As peace activists prepare for the first national demonstration at the UK’s new drone base in Lincolnshire on 27 April, new information has emerged regarding British complicity in US drone strikes in Africa, and the UN has condemned the CIA’s deadly drone warfare in Pakistan.
In mid-March, Ben Emmerson QC, the UN special rapporteur for counter-terrorism and human rights, made a three-day trip to Pakistan.
On 15 March, Emmerson issued a statement declaring that CIA drone strikes in Pakistan – which have reportedly killed up to 3,577 people – were ‘counter-productive, contrary to international law, a violation of Pakistan’s sovereignty and territorial integrity’. He added: ‘they should cease immediately.’
Emmerson noted that Pakistani officials ‘stated that reports of continuing tacit consent by Pakistan to the use of drones on its territory by any other State are false, and confirmed that a thorough search of Government records had revealed no indication of such consent having been given’, and drew attention to public statements by Pakistan at the UN calling for an immediate end to the use of drones over their territory.
According to Emmerson, drone attacks in Waziristan were ‘radicalising a new generation’.
From Croughton to Djibouti
Meanwhile, redacted documents obtained by the Mail on Sunday have revealed that British Telecom has been contracted to provide a secure military communications link between USAF Croughton in Oxfordshire (nominally an RAF base) and the Pentagon’s African drone HQ, Camp Lemonnier in Djibouti.
As Chris Cole notes in his invaluable blog, Drone Wars UK, the existence of such a link ‘shows that Croughton and [USAF Menwith Hill in Yorkshire] are no doubt involved in analysing information and video from US drone flights in [North Africa]. It is also possible that information obtained in this way, and analysed by US personnel in the UK, could be used to direct further US drone strikes.’
Traumatised children
US drones piloted from Djibouti have been used to bomb Yemen, where at least 200 – and perhaps as many as 768 – people have been killed in such attacks since 2002.
On 7 March, Dr Peter Schaapveld, an expert in trauma assessment, presented his findings on the psychological impact of these attacks to the house of commons’ all-party parliamentary group on drones.
Dr Schaapveld, who visited Yemen on behalf of the human rights group Reprieve, interviewed 34 people, of whom 28 provided information that he was confident was of ‘scientific value’.
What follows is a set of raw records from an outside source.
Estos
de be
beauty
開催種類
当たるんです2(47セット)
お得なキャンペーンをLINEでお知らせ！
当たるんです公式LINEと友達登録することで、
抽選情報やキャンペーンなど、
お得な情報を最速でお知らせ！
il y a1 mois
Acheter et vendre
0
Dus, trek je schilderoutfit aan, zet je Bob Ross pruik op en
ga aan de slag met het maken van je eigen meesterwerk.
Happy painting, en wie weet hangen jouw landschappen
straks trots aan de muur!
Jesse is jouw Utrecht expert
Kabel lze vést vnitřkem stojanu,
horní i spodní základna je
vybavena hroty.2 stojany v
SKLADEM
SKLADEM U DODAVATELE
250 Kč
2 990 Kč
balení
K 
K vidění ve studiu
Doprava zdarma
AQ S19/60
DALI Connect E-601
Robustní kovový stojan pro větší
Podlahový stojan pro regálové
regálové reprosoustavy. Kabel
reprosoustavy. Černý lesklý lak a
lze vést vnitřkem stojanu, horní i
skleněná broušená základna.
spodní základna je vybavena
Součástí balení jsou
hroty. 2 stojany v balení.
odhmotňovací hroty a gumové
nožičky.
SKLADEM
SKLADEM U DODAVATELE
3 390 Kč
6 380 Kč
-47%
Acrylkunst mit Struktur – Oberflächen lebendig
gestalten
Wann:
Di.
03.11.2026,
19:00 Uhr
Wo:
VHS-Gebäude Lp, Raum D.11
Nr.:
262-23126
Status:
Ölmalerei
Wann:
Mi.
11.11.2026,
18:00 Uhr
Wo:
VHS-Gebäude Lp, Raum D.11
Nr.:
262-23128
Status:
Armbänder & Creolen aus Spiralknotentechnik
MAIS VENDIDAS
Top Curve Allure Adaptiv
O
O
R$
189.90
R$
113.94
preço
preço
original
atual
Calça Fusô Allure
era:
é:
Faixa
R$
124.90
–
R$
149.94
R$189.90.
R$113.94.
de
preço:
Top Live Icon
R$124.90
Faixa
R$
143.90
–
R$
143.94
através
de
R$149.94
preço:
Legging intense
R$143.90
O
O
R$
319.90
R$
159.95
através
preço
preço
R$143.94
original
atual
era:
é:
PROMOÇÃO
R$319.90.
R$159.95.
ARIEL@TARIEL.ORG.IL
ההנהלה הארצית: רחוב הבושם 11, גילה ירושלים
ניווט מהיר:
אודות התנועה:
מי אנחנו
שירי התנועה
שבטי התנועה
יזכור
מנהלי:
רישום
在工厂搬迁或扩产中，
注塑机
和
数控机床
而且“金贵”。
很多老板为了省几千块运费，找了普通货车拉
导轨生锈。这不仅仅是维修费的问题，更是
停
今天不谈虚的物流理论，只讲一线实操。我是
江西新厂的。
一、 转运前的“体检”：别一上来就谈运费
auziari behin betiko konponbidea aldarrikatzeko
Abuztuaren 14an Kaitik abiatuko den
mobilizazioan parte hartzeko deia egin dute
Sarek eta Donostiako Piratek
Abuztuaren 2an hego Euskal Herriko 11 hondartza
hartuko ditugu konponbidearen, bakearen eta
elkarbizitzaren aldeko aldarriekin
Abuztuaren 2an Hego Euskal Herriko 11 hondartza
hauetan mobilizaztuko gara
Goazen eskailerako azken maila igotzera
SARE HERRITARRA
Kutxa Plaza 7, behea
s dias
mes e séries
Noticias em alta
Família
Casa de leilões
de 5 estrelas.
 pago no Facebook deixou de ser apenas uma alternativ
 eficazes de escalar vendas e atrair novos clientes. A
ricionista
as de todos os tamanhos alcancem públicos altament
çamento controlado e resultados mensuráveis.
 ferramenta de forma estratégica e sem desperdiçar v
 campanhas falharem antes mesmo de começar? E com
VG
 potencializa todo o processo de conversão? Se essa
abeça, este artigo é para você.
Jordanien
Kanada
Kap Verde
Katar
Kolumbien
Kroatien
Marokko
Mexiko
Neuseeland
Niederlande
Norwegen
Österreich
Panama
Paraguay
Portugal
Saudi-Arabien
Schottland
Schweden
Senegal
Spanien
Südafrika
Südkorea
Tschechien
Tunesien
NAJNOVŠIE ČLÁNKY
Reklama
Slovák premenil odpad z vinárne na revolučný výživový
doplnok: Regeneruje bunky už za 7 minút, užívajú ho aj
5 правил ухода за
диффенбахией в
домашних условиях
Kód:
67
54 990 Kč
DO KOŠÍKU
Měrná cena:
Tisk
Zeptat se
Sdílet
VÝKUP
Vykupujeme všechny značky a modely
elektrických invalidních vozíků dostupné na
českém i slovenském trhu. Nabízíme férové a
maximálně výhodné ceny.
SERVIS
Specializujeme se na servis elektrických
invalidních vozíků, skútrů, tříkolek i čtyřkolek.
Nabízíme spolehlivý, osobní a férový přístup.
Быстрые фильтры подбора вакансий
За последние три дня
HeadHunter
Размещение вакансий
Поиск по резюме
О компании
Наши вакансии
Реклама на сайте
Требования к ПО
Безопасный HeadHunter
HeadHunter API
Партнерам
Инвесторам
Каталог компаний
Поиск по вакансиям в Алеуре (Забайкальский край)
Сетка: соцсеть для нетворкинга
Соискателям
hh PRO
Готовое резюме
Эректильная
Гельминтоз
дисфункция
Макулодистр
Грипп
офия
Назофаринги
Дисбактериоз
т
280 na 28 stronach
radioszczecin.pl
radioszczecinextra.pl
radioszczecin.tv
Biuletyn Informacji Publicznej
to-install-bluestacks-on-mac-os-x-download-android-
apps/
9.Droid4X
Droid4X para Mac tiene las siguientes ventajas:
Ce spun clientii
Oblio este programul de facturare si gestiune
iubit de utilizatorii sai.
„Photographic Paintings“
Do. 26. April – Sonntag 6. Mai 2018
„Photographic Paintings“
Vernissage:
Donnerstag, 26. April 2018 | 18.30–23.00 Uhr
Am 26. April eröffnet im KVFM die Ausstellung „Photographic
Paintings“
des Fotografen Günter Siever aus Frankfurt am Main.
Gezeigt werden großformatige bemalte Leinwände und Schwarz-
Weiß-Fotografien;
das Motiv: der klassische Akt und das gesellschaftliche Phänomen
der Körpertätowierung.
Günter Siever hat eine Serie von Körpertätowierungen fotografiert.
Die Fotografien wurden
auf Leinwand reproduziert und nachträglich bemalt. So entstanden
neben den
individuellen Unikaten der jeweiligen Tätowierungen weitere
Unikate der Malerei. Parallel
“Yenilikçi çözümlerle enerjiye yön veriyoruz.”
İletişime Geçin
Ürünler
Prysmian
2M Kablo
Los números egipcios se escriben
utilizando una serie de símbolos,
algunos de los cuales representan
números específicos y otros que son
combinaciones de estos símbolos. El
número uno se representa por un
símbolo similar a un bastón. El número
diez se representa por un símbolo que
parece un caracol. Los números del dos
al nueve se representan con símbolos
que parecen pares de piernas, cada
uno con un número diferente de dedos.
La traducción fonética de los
Of these 28, 71% were suffering from ‘full-blown’ post-traumatic stress disorder, and 90% ‘had symptoms’.
‘What I saw in Yemen was deeply disturbing. Entire communities – including young children who are the next generation of Yemenis – are being traumatised and re-traumatised by drones,’ he explained.
Shaapveld cited the case of an eight-year-old girl who lived next door to a house targeted in a presumed drone strike. ‘Her father said that she vomits every day, and also when she hears aircraft, or drones, or anything related.’
Schaapveld said that some of the young men he saw felt that they were being driven towards al-Qa’eda by the attacks.
365 strikes
The Mail on Sunday also quoted several other documents, including one ‘request[ing] US security-cleared staff to work at RAF Waddington on a USAF drone called the Predator’ and another ‘describ[ing] a role for a communications technician at the same base “supporting 24/7 operations of critical real-time USAF/ANG [Air National Guard] mission operations”’.
RAF Waddington in Lincolnshire is currently being readied to operate British Reaper drones over Afghanistan (see PN 2552).
According to Chris Cole, while these excerpts do not mean that the US is operating drones out of Waddington (as the Mail on Sunday implied) they do ‘confirm that the USAF is sharing information with the RAF and no doubt vice versa.’
According to the latest figures from the ministry of defence (MoD), the RAF launched 365 drone strikes in Afghanistan between May 2008 (the month of the first attack) and 31 January 2013 – though the MoD still claims that only four civilians have been killed in these attacks (see PN 2552).